Reply solely with the number of lines, in the records underneath, that include the word "tree".

++++ DATASET RECORDS ++++

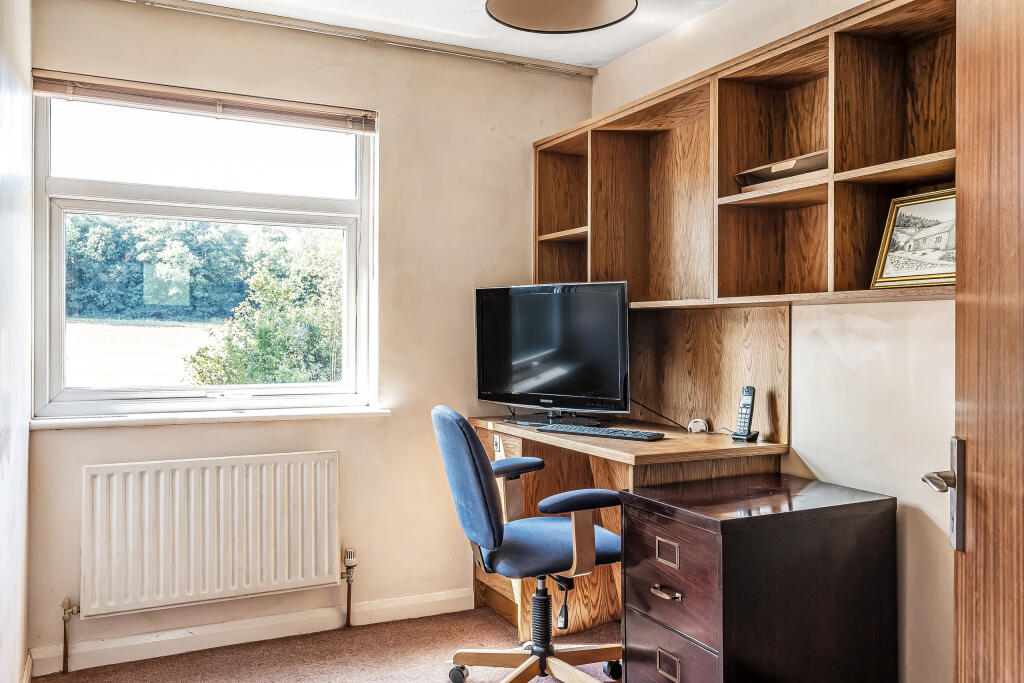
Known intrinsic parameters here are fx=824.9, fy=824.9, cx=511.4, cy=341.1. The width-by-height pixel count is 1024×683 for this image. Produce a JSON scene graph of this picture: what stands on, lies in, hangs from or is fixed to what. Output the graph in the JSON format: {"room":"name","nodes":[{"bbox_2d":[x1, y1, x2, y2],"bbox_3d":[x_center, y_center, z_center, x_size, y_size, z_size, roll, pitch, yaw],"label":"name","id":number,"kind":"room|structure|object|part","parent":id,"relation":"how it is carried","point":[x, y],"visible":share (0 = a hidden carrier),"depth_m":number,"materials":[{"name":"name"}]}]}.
{"room":"office","nodes":[
{"label":"office","id":0,"kind":"room"},
{"bbox_2d":[0,0,32,682],"bbox_3d":[-0.917,-0.033,1.144,0.164,2.434,3.883,0,0,-26],"label":"left wall","id":1,"kind":"structure","parent":0,"point":[15,666],"depth_m":2.45,"materials":[{"name":"white paint"}]},
{"bbox_2d":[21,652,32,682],"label":"baseboard","id":2,"kind":"structure","parent":1,"relation":"attached to","point":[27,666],"depth_m":2.76,"materials":[{"name":"white paint"}]},
{"bbox_2d":[21,0,593,667],"bbox_3d":[-0.713,-0.048,3.460,2.337,2.454,0.171,0,0,-26],"label":"back wall","id":3,"kind":"structure","parent":0,"point":[391,130],"depth_m":3.45,"materials":[{"name":"beige paint"}]},
{"bbox_2d":[31,85,376,419],"bbox_3d":[-1.181,-0.330,3.309,1.228,1.281,0.114,0,0,-26],"label":"window","id":4,"kind":"structure","parent":3,"relation":"in","point":[61,249],"depth_m":3.27,"materials":[{"name":"glass"}]},
{"bbox_2d":[29,70,375,132],"bbox_3d":[-1.147,-0.921,3.212,1.217,0.099,0.054,0,0,-26],"label":"window blind","id":5,"kind":"object","parent":4,"relation":"attached to","point":[47,88],"visible":0.98,"depth_m":3.16,"materials":[{"name":"brown wood"}]},
{"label":"pane","id":6,"kind":"part","parent":4,"relation":"part of","materials":[{"name":"glass"}]},
{"bbox_2d":[81,451,340,618],"bbox_3d":[-1.108,0.727,3.116,0.979,0.540,0.093,0,0,-26],"label":"radiator","id":7,"kind":"object","parent":3,"relation":"attached to","point":[221,540],"visible":0.99,"depth_m":3.06,"materials":[{"name":"white metal"}]},
{"bbox_2d":[59,597,80,673],"bbox_3d":[-1.582,1.047,2.947,0.059,0.257,0.070,0,0,-26],"label":"radiator valve","id":8,"kind":"object","parent":7,"relation":"attached to","point":[65,636],"visible":0.99,"depth_m":2.94,"materials":[{"name":"gold metal"}]},
{"bbox_2d":[342,548,356,627],"bbox_3d":[-0.672,1.014,3.405,0.053,0.320,0.068,0,0,-26],"label":"radiator valve","id":9,"kind":"object","parent":7,"relation":"attached to","point":[349,572],"visible":0.99,"depth_m":3.39,"materials":[{"name":"metal"}]},
{"bbox_2d":[34,405,393,429],"bbox_3d":[-1.106,0.287,3.186,1.210,0.035,0.125,0,0,-26],"label":"window sill","id":10,"kind":"structure","parent":3,"relation":"attached to","point":[311,415],"depth_m":3.10,"materials":[{"name":"white paint"}]},
{"bbox_2d":[25,587,475,677],"bbox_3d":[-0.926,1.124,3.246,1.812,0.091,0.016,0,0,-26],"label":"baseboard","id":11,"kind":"structure","parent":3,"relation":"attached to","point":[437,598],"depth_m":3.17,"materials":[{"name":"white paint"}]},
{"bbox_2d":[24,606,624,682],"bbox_3d":[0.192,1.229,1.580,3.001,0.102,4.206,0,0,-26],"label":"floor","id":12,"kind":"structure","parent":0,"point":[195,654],"depth_m":3.05,"materials":[{"name":"brown carpet"}]},
{"bbox_2d":[430,403,627,682],"bbox_3d":[0.073,0.690,2.787,0.700,0.962,0.676,0,0,-26],"label":"office chair","id":13,"kind":"object","parent":12,"relation":"on","point":[491,498],"visible":0.99,"depth_m":2.66,"materials":[{"name":"blue fabric"}]},
{"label":"caster","id":14,"kind":"part","parent":13,"relation":"part of","materials":[{"name":"black rubber"}]},
{"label":"backrest","id":15,"kind":"part","parent":13,"relation":"part of","materials":[{"name":"blue fabric"}]},
{"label":"armrest","id":16,"kind":"part","parent":13,"relation":"part of","materials":[{"name":"blue fabric"}]},
{"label":"chair base","id":17,"kind":"part","parent":13,"relation":"part of","materials":[{"name":"wood"}]},
{"bbox_3d":[0.112,0.677,2.884,0.480,0.090,0.454,0,0,-26],"label":"seat","id":18,"kind":"part","parent":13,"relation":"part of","materials":[{"name":"blue fabric"}]},
{"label":"caster","id":19,"kind":"part","parent":13,"relation":"part of","materials":[{"name":"black rubber"}]},
{"bbox_2d":[468,414,785,639],"bbox_3d":[0.351,0.772,3.206,0.627,0.823,1.202,0,0,-26],"label":"desk","id":20,"kind":"object","parent":12,"relation":"on","point":[668,443],"visible":0.42,"depth_m":3.17,"materials":[{"name":"brown wood"}]},
{"bbox_2d":[474,280,630,423],"bbox_3d":[0.144,0.052,3.357,0.749,0.573,0.230,0,0,35],"label":"television","id":21,"kind":"object","parent":20,"relation":"on","point":[550,387],"visible":0.99,"depth_m":3.30,"materials":[{"name":"black plastic"}]},
{"bbox_2d":[541,424,664,441],"bbox_3d":[0.327,0.333,3.042,0.457,0.025,0.141,0,0,37],"label":"keyboard","id":22,"kind":"object","parent":20,"relation":"on","point":[608,433],"visible":0.99,"depth_m":2.99,"materials":[{"name":"black plastic"}]},
{"bbox_2d":[628,398,689,431],"bbox_3d":[0.582,0.281,3.396,0.212,0.152,0.248,0,0,-26],"label":"cable","id":23,"kind":"object","parent":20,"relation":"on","point":[660,415],"visible":0.63,"depth_m":3.41,"materials":[{"name":"black plastic"}]},
{"bbox_2d":[687,418,708,433],"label":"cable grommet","id":24,"kind":"object","parent":20,"relation":"on","point":[698,425],"visible":0.98,"depth_m":3.09,"materials":[{"name":"white plastic"}]},
{"bbox_2d":[731,385,759,441],"bbox_3d":[0.806,0.248,2.835,0.065,0.186,0.084,0,0,40],"label":"cordless phone","id":25,"kind":"object","parent":20,"relation":"on","point":[746,395],"visible":0.99,"depth_m":2.83,"materials":[{"name":"black plastic"}]},
{"bbox_2d":[620,471,896,682],"bbox_3d":[0.714,0.808,2.460,0.655,0.719,0.471,0,0,-26],"label":"filing cabinet","id":26,"kind":"object","parent":12,"relation":"on","point":[698,540],"visible":0.99,"depth_m":2.29,"materials":[{"name":"wood"}]},
{"bbox_3d":[0.431,0.707,2.321,0.039,0.020,0.083,0,0,-26],"label":"drawer handle","id":27,"kind":"part","parent":26,"relation":"part of","materials":[{"name":"metal"}]},
{"bbox_3d":[0.434,0.599,2.311,0.024,0.057,0.074,0,0,-26],"label":"drawer pull","id":28,"kind":"part","parent":26,"relation":"part of","materials":[{"name":"metal"}]},
{"bbox_3d":[0.439,0.917,2.322,0.024,0.058,0.074,0,0,-26],"label":"drawer handle","id":29,"kind":"part","parent":26,"relation":"part of","materials":[{"name":"metal"}]},
{"bbox_3d":[0.435,0.940,2.294,0.039,0.266,0.339,0,0,-26],"label":"drawer","id":30,"kind":"part","parent":26,"relation":"part of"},
{"bbox_3d":[0.435,0.649,2.285,0.049,0.289,0.365,0,0,-26],"label":"drawer","id":31,"kind":"part","parent":26,"relation":"part of","materials":[{"name":"brown wood"}]},
{"bbox_2d":[148,0,741,69],"bbox_3d":[0.069,-1.320,1.600,3.050,0.111,4.188,0,0,-26],"label":"ceiling","id":32,"kind":"structure","parent":0,"point":[618,48],"depth_m":3.28,"materials":[{"name":"white paint"}]},
{"bbox_2d":[120,0,602,77],"bbox_3d":[-0.783,-1.253,3.292,2.572,0.036,0.059,0,0,-26],"label":"curtain rail","id":33,"kind":"object","parent":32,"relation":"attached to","point":[552,66],"visible":0.98,"depth_m":3.36,"materials":[{"name":"metal"}]},
{"bbox_2d":[484,0,637,32],"bbox_3d":[0.134,-1.089,2.247,0.433,0.365,0.427,0,0,-26],"label":"ceiling lamp","id":34,"kind":"object","parent":32,"relation":"hanging from","point":[518,18],"visible":0.98,"depth_m":2.35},
{"bbox_2d":[590,0,956,682],"bbox_3d":[1.267,-0.043,2.255,0.160,2.442,3.757,0,0,-26],"label":"right wall","id":35,"kind":"structure","parent":0,"point":[668,40],"depth_m":2.50,"materials":[{"name":"paint"}]},
{"bbox_2d":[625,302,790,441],"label":"wood panel","id":36,"kind":"object","parent":35,"relation":"attached to","point":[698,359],"visible":0.69,"depth_m":3.15,"materials":[{"name":"brown wood"}]},
{"bbox_2d":[535,0,960,307],"bbox_3d":[0.784,-0.517,2.784,0.328,0.779,2.345,0,0,-26],"label":"wall shelf unit","id":37,"kind":"object","parent":35,"relation":"attached to","point":[748,162],"visible":0.78,"depth_m":2.75,"materials":[{"name":"brown wood"}]},
{"bbox_2d":[735,151,827,190],"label":"file holder","id":38,"kind":"object","parent":37,"relation":"in","point":[804,168],"visible":0.59,"depth_m":2.57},
{"bbox_2d":[871,188,955,288],"bbox_3d":[1.145,-0.280,2.255,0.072,0.262,0.318,0,0,-26],"label":"framed picture","id":39,"kind":"object","parent":37,"relation":"in","point":[922,261],"visible":0.74,"depth_m":2.29,"materials":[{"name":"gold"}]},
{"bbox_2d":[923,0,1023,682],"bbox_3d":[0.794,0.106,1.095,0.173,2.108,0.924,0,0,4],"label":"door","id":40,"kind":"structure","parent":35,"relation":"attached to","point":[1022,301],"depth_m":1.34,"materials":[{"name":"brown wood"}]},
{"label":"lever handle","id":41,"kind":"part","parent":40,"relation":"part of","materials":[{"name":"silver metal"}]},
{"label":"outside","id":42,"kind":"structure","parent":0,"visible":0},
{"bbox_2d":[67,318,222,388],"label":"field","id":43,"kind":"structure","parent":42,"point":[173,367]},
{"label":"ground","id":44,"kind":"structure","parent":42,"visible":0},
{"bbox_2d":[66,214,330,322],"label":"tree line","id":45,"kind":"object","parent":44,"relation":"on","point":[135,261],"visible":0.42,"materials":[{"name":"green plant"}]},
{"bbox_2d":[184,232,345,386],"bbox_3d":[-2.455,0.264,10.166,2.742,2.873,2.554,0,0,-26],"label":"tree","id":46,"kind":"object","parent":44,"relation":"on","point":[311,331],"visible":0.51,"depth_m":9.55,"materials":[{"name":"green plant"}]}
]}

++++

RESULT OF THE EXERCISE =>
2